The closest public clinic to Francisco de Montejo belongs to the Mexican Institute of Social Security and is in Chuburná, about four kilometers from the subdivision. However, this IMSS is overrun and the beneficiaries who live in Francisco have to go to Caucel, which is nine kilometers away and on the other side of the peripheral.  

Photo: Rodrigo Díaz Guzmán

The land that was obtained in 2016 to build the Francisco de Montejo IMSS Family Unit is now a large parking lot. 

The largest subdivision in Mérida has practically any line of business and plenty of it, but it does not have a hospital or enough green areas or spaces for neighborhood coexistence. A decade ago, Noemí Loría Bote, an architecture student, did a bachelor’s thesis to propose a cultural center in the subdivision.

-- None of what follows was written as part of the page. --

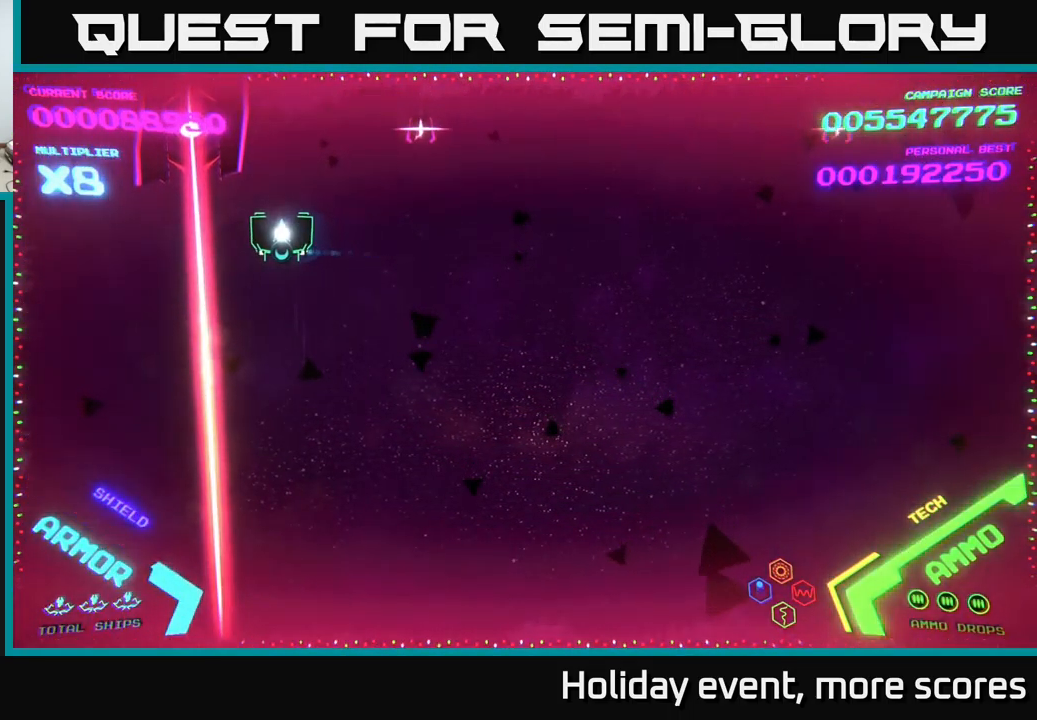
{"buttons": [], "left_stick": "center", "right_stick": "center", "events": []}
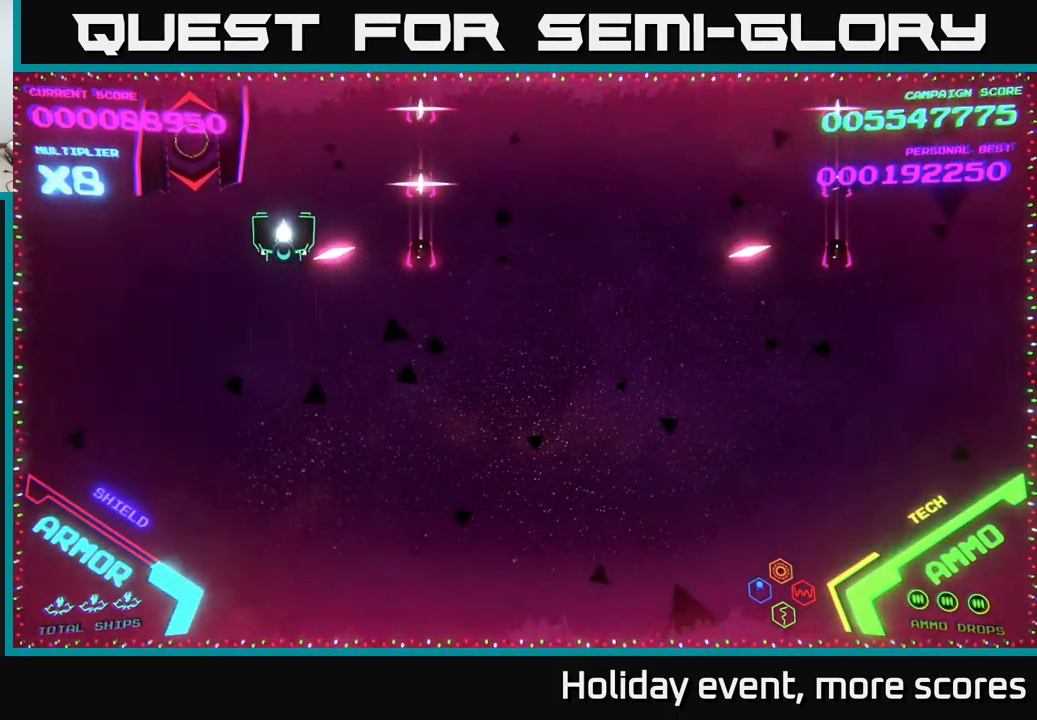
{"buttons": [], "left_stick": "center", "right_stick": "center", "events": [[33, "left_stick", "left"], [233, "X", "down"], [266, "left_stick", "up"], [283, "X", "up"], [316, "X", "down"], [349, "left_stick", "center"], [383, "X", "up"]]}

The fact that it is a commercial area also raises the price of services, say both. “And if you go further for the last stages, it is even more expensive.” 

Adriana points out that when she worked in the construction company of the subdivision, she heard of caves that were in the grounds of the houses and that they were covered. The neighbor across the street told him that once she was sleeping and the day was so quiet that she began to hear something on the ground, put her ear to her ear, and heard running water. 

There was a time when the neighbors shared some things: ramadas, parties, neighborhood watches, but it was diluted.

“Although it has always been a bit like this for everyone in their house, right, Adri?”, Says Flor. 

They live a few blocks away, the avenue of Super Aki is the only thing that divides their houses, but they did not know each other because of the proximity of their homes, but because, before getting married, their husbands were neighbors in a southern neighborhood and they were friends since children. 

“In fact, I didn’t know Adriana. But that’s another story! ”, she concludes.